On Saturday we caught a preview of the new Ang Lee film, Lust, Caution.
1. It’s gorgeous to behold. Shanghai in WWII is recreated in fabulous detail, like a killer Vogue spread.
2. The posters state that the previews show the uncut, R-18 version, which suggests that the movie will be cut/censored and the graphic sex scenes deleted, and therefore serious filmgoers/viewers curious about the sex scenes should run to the previews before the censors/distributors seeking a wider audience get their scissors on the integral version. A clever ploy, because there is no other version, no pale truncated R-13 movie; Ang Lee does not allow cuts. Lust, Caution will be shown whole, or it will not be shown at all. [Oops.
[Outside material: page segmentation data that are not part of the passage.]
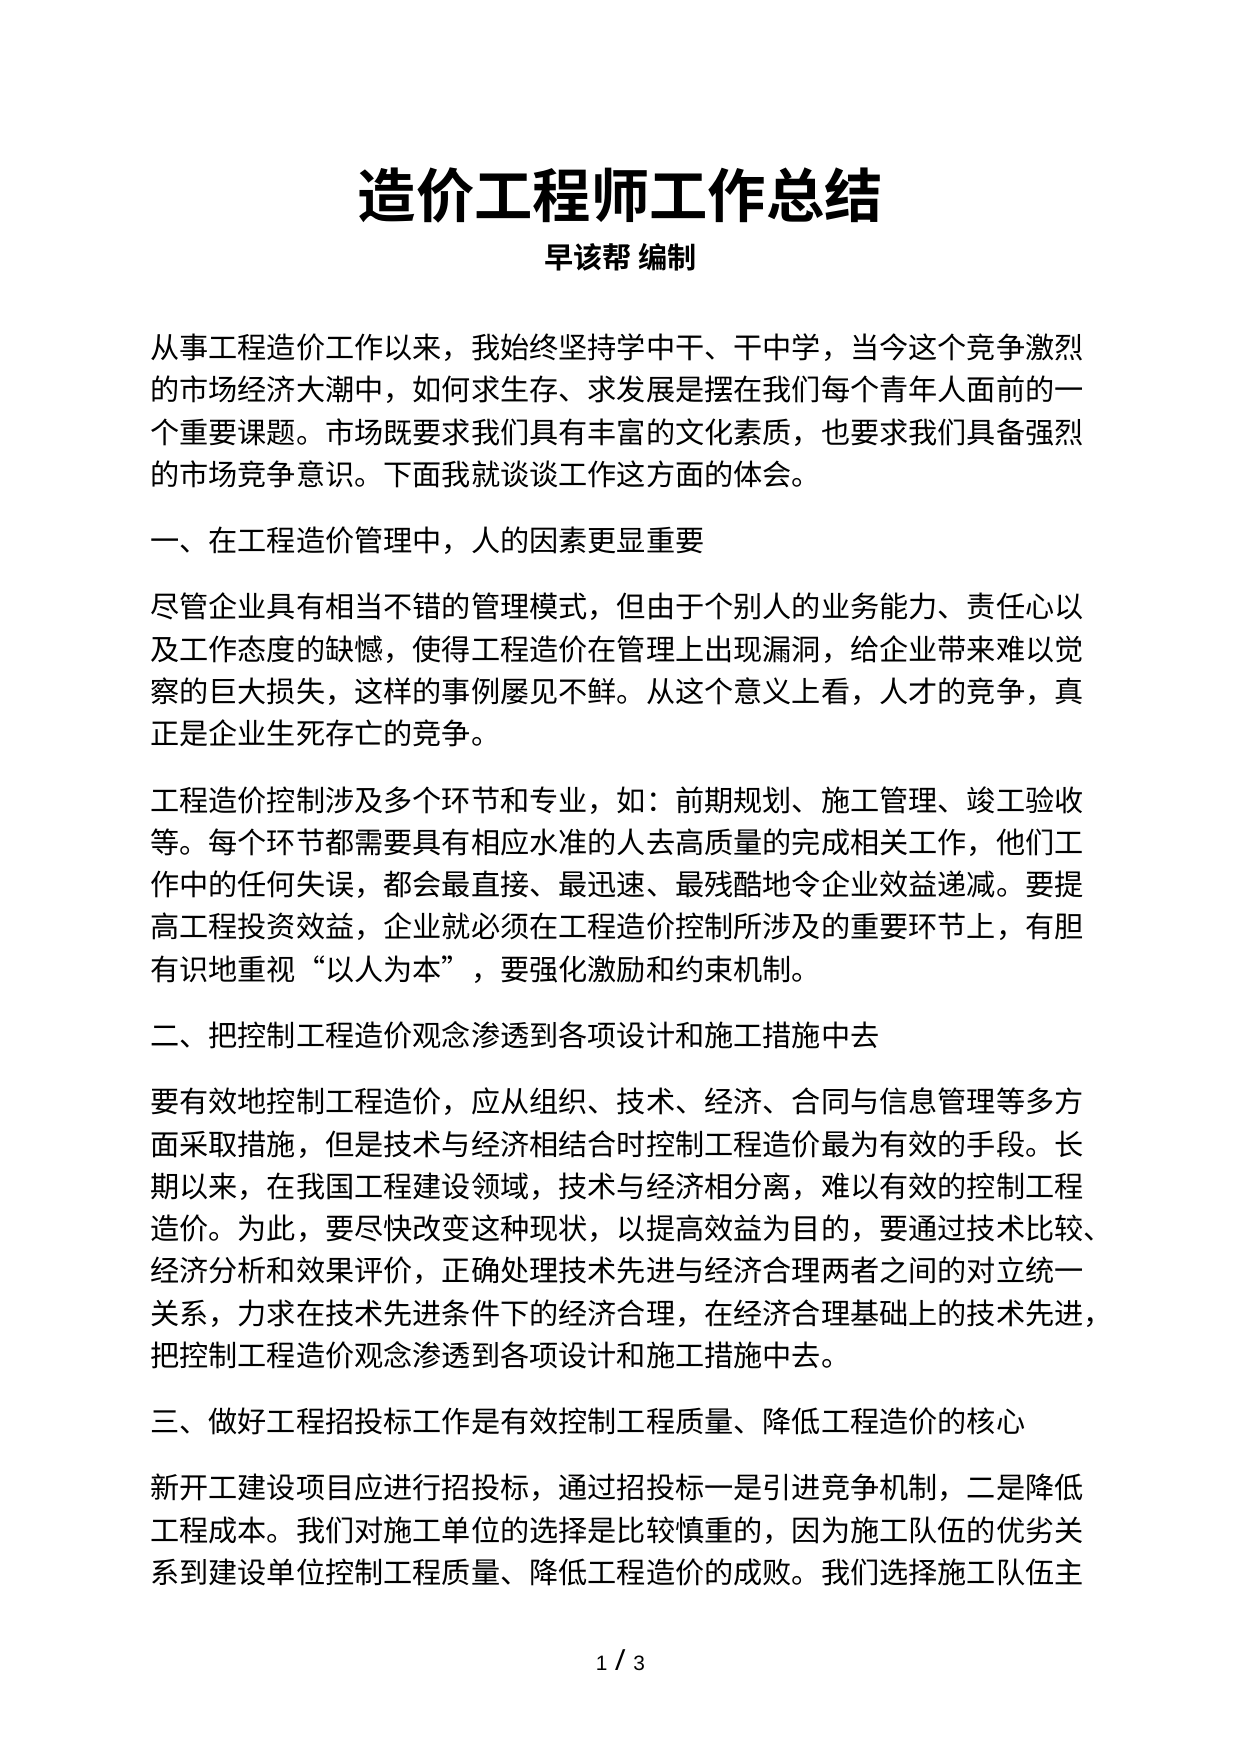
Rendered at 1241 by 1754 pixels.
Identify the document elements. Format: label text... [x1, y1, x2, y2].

text 二、把控制工程造价观念渗透到各项设计和施工措施中去 [150, 1013, 1090, 1055]
text 三、做好工程招投标工作是有效控制工程质量、降低工程造价的核心 [150, 1399, 1090, 1441]
text 一、在工程造价管理中，人的因素更显重要 [150, 518, 1090, 560]
text 工程造价控制涉及多个环节和专业，如：前期规划、施工管理、竣工验收等。每个环节都需要具有相应水准的人去高质量的完成相关工作，他们工作中的任何失误，都会最直接、最迅速、最残酷地令企业效益递减。要提高工程投资效益，企业就必须在工程造价控制所涉及的重要环节上，有胆有识地重视“以人为本”，要强化激励和约束机制。 [150, 777, 1090, 989]
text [150, 1465, 1090, 1592]
text 造价工程师工作总结 [150, 150, 1090, 234]
text 尽管企业具有相当不错的管理模式，但由于个别人的业务能力、责任心以及工作态度的缺憾，使得工程造价在管理上出现漏洞，给企业带来难以觉察的巨大损失，这样的事例屡见不鲜。从这个意义上看，人才的竞争，真正是企业生死存亡的竞争。 [150, 584, 1090, 753]
text 从事工程造价工作以来，我始终坚持学中干、干中学，当今这个竞争激烈的市场经济大潮中，如何求生存、求发展是摆在我们每个青年人面前的一个重要课题。市场既要求我们具有丰富的文化素质，也要求我们具备强烈的市场竞争意识。下面我就谈谈工作这方面的体会。 [150, 325, 1090, 494]
text 要有效地控制工程造价，应从组织、技术、经济、合同与信息管理等多方面采取措施，但是技术与经济相结合时控制工程造价最为有效的手段。长期以来，在我国工程建设领域，技术与经济相分离，难以有效的控制工程造价。为此，要尽快改变这种现状，以提高效益为目的，要通过技术比较、经济分析和效果评价，正确处理技术先进与经济合理两者之间的对立统一关系，力求在技术先进条件下的经济合理，在经济合理基础上的技术先进，把控制工程造价观念渗透到各项设计和施工措施中去。 [150, 1079, 1090, 1375]
text 早该帮 编制 [150, 234, 1090, 277]
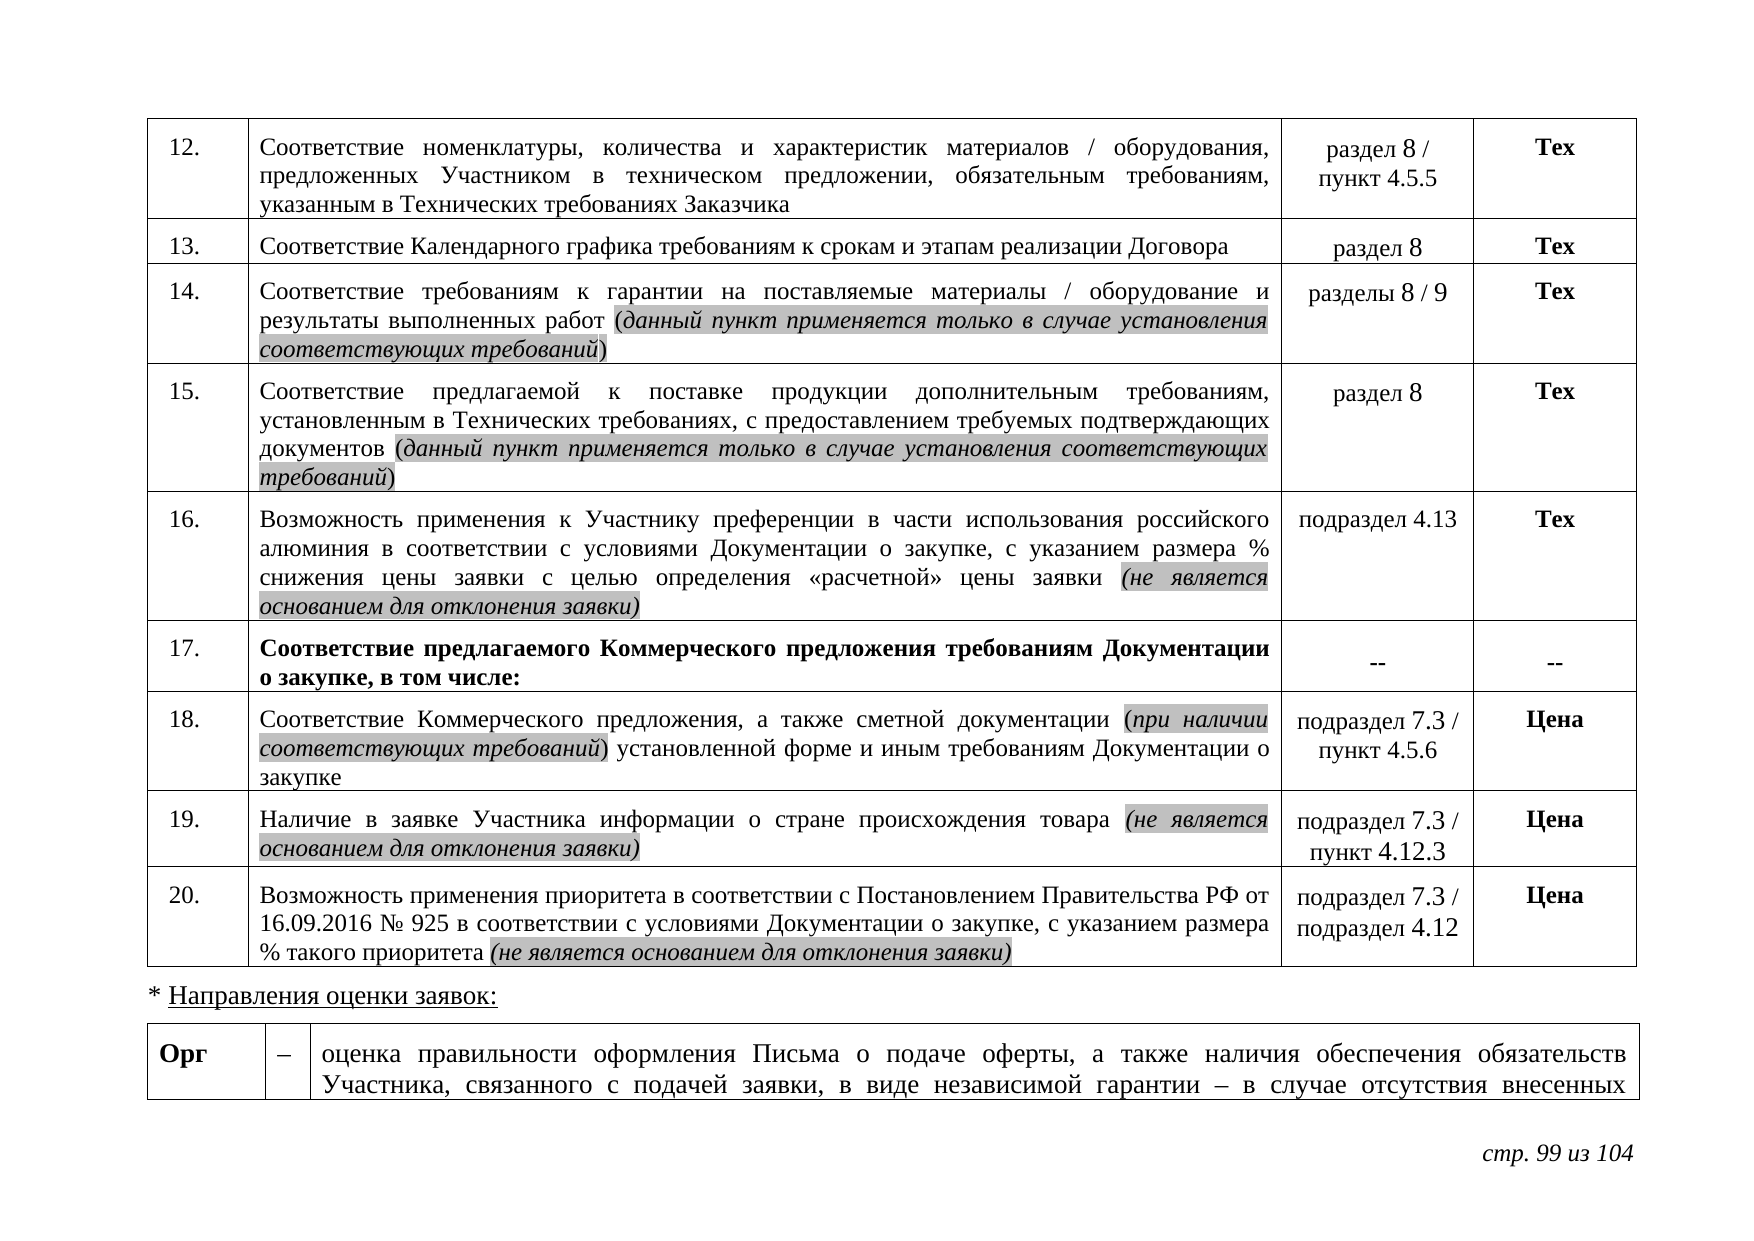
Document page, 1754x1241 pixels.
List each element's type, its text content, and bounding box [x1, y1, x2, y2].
Just heard that Ang Lee cut a few minutes for the versions to be screened in China and Malaysia.]
3. It’s gorgeous to behold. The cinematography is by Rodrigo Prieto.
4. Lust, Caution, also known as Tony Leung, Leehom Wang.
5. I could not forget Anthony Lane’s review in The New Yorker, where he points out that the grappling begins 95 minutes into the movie. So when the first, brutal sex takes place, we checked our watches. Lane is correct. 95 minutes, then five minutes after that, then ten minutes.
6. Many critics found the movie too slow, but we found the long build-up to be perfectly justified, no, necessary. Juan notes that several American critics, including Roger Ebert, were confused as to which scenes happened in Hong Kong, which scenes in Shanghai. Pay attention, people.
7. It’s gorgeous to behold. The leads look amazing. Tang Wei in her first screen role: a star. Leehom Wang: beautiful. Tony Leung: older, not particularly handsome, not the charmer of the Wong Kar Wai movies, but scorching.
8. Long discussion over whether the sex was simulated or real.
9. The plot reminds me of Alfred Hitchcock’s Notorious with Cary Grant, Ingrid Bergman, Claude Rains. Interesting to compare Hollywood’s take on the female spy and Ang Lee’s, which is based on a story by Eileen Chang, who was married to a Japanese collaborator, and which was inspired by actual events. In Lust, Caution, the spy likes watching Cary Grant movies.
10. I found the movie both cold and intense, a combination only masters can achieve. Ang Lee’s trademark: the passion that kills.